If we can understand how he runs his businesses, then it makes sense we can understand he’d run Blues.

Trillion Trophy Asia are a British Virgin Islands company. Their HK office is in Wan Chai. I say that, but in reality their office is a letterbox in an office full of companies run by Suen.

This is because TTA are what is called an “investment vehicle”. The company was set up by Suen to own shares in BSH. That’s all.

Suen does this with his other investments, controlling them via other BVI investment vehicles for privacy and tax reasons.

It’s also obvious what he does in business. He’s made a real success story of himself in buying distressed companies, turning them around and selling them on. He must be good at it as he’s bought the second most expensive house in Hong Kong recently.

I actually admire Suen, because so much of what he does is publicly available. As a short-term owner, he was exactly what we needed – someone to sort out the mess in Hong Kong left by the previous owners before moving it on to someone who wanted to invest further in the club.

There are three other major shareholders in the club at this time, as I have discussed previously.

Ever Depot are based in Phnom Penh, in Cambodia and because of that I can’t do much about trying to find out more about what they do. Ever Depot are involved with the project BSH have ongoing in Cambodia and as such I think they are the least interesting to us as football fans anyway.

Dragon Villa will become the second largest shareholder once the subscription deal goes through. They are based in the British Virgin Islands. What that means is that there is a company nameplate in a solicitor’s office somewhere in the British Virgin Islands which says “Dragon Villa Ltd”. Their actual business is done somewhere else – where, I don’t know.

However, as their main shareholder is a Chinese citizen named Lei Sutong, I’m using my time here to access some of the Chinese internet resources and company directories unavailable outside of this area to see if I can learn more about who they are and who he is.

The fourth largest shareholder is a company called Chigwell Holdings. There isn’t much information out there other than they’re a business based here in Hong Kong. Again, I’m using my access to various Chinese internet resources here to find out more about their controller Wang Lehai.

Why am I doing this?

I’m a big believer that management of expectations is a good thing.

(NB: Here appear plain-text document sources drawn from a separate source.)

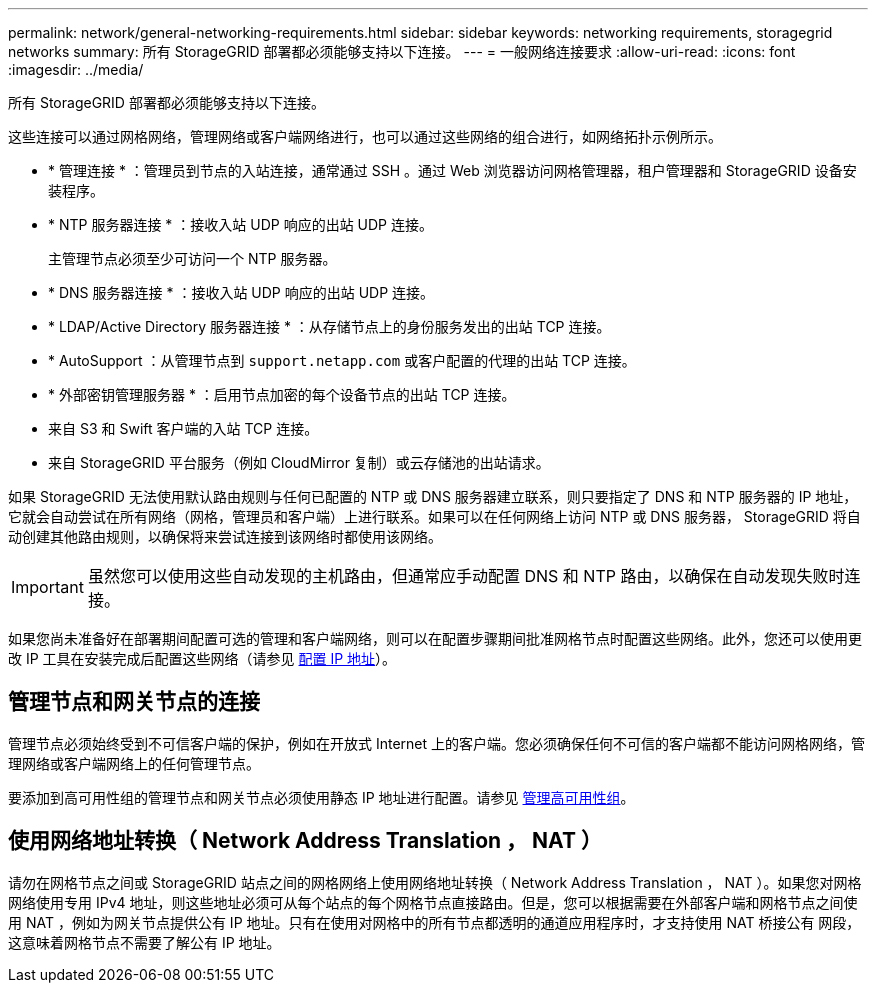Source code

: ---
permalink: network/general-networking-requirements.html 
sidebar: sidebar 
keywords: networking requirements, storagegrid networks 
summary: 所有 StorageGRID 部署都必须能够支持以下连接。 
---
= 一般网络连接要求
:allow-uri-read: 
:icons: font
:imagesdir: ../media/


[role="lead"]
所有 StorageGRID 部署都必须能够支持以下连接。

这些连接可以通过网格网络，管理网络或客户端网络进行，也可以通过这些网络的组合进行，如网络拓扑示例所示。

* * 管理连接 * ：管理员到节点的入站连接，通常通过 SSH 。通过 Web 浏览器访问网格管理器，租户管理器和 StorageGRID 设备安装程序。
* * NTP 服务器连接 * ：接收入站 UDP 响应的出站 UDP 连接。
+
主管理节点必须至少可访问一个 NTP 服务器。

* * DNS 服务器连接 * ：接收入站 UDP 响应的出站 UDP 连接。
* * LDAP/Active Directory 服务器连接 * ：从存储节点上的身份服务发出的出站 TCP 连接。
* * AutoSupport ：从管理节点到 `support.netapp.com` 或客户配置的代理的出站 TCP 连接。
* * 外部密钥管理服务器 * ：启用节点加密的每个设备节点的出站 TCP 连接。
* 来自 S3 和 Swift 客户端的入站 TCP 连接。
* 来自 StorageGRID 平台服务（例如 CloudMirror 复制）或云存储池的出站请求。


如果 StorageGRID 无法使用默认路由规则与任何已配置的 NTP 或 DNS 服务器建立联系，则只要指定了 DNS 和 NTP 服务器的 IP 地址，它就会自动尝试在所有网络（网格，管理员和客户端）上进行联系。如果可以在任何网络上访问 NTP 或 DNS 服务器， StorageGRID 将自动创建其他路由规则，以确保将来尝试连接到该网络时都使用该网络。


IMPORTANT: 虽然您可以使用这些自动发现的主机路由，但通常应手动配置 DNS 和 NTP 路由，以确保在自动发现失败时连接。

如果您尚未准备好在部署期间配置可选的管理和客户端网络，则可以在配置步骤期间批准网格节点时配置这些网络。此外，您还可以使用更改 IP 工具在安装完成后配置这些网络（请参见 xref:../maintain/configuring-ip-addresses.adoc[配置 IP 地址]）。



== 管理节点和网关节点的连接

管理节点必须始终受到不可信客户端的保护，例如在开放式 Internet 上的客户端。您必须确保任何不可信的客户端都不能访问网格网络，管理网络或客户端网络上的任何管理节点。

要添加到高可用性组的管理节点和网关节点必须使用静态 IP 地址进行配置。请参见 xref:../admin/managing-high-availability-groups.adoc[管理高可用性组]。



== 使用网络地址转换（ Network Address Translation ， NAT ）

请勿在网格节点之间或 StorageGRID 站点之间的网格网络上使用网络地址转换（ Network Address Translation ， NAT ）。如果您对网格网络使用专用 IPv4 地址，则这些地址必须可从每个站点的每个网格节点直接路由。但是，您可以根据需要在外部客户端和网格节点之间使用 NAT ，例如为网关节点提供公有 IP 地址。只有在使用对网格中的所有节点都透明的通道应用程序时，才支持使用 NAT 桥接公有 网段，这意味着网格节点不需要了解公有 IP 地址。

I think if we as fans understand what the owners of Birmingham City want out of ownership, it will help us as fans to understand what we might get out of the club’s owners.

As they are the people putting in the money we can’t tell them what to do – but we can try to understand why they are doing it.

A good example for me, (albeit at a smaller club) is Andy Holt who is chairman of Accrington Stanley. He frequently talks on Twitter about what he is doing at Accrington and why he is doing it. This is not because he is looking for acceptance or gratification, but for fans to understand his motives.

Now of course, a chairman on Twitter can go wrong; with some choosing to tweet their maths homework rather than anything of value. However, communication between fans and the owners on the whole is, in my opinion, a good thing.

Dragon Villa have clearly invested a huge amount of capital in BSH to put into the football team. It’s a good thing that they have done this, and I think anyone who looks at some of the players we have now in comparison to a few years ago will agree with me it’s nice that Blues can spend money on players.

However, without knowing anything about Dragon Villa, I don’t know how much more they have or even want to put in. I don’t know if they’re happy with how money has been spent; and with infusions of cash needed to keep the club running, I’d like to have some idea of how much more they are prepared to do.

Knowing that would help me understand where the club is financially – and would temper my expectations as to what we will do this season.

Tomorrow I’m meeting a local expert on football and finance out here, to ask him about how much effect the Chinese crackdown on external investment is having on football club owners – and if it could affect Blues in the future.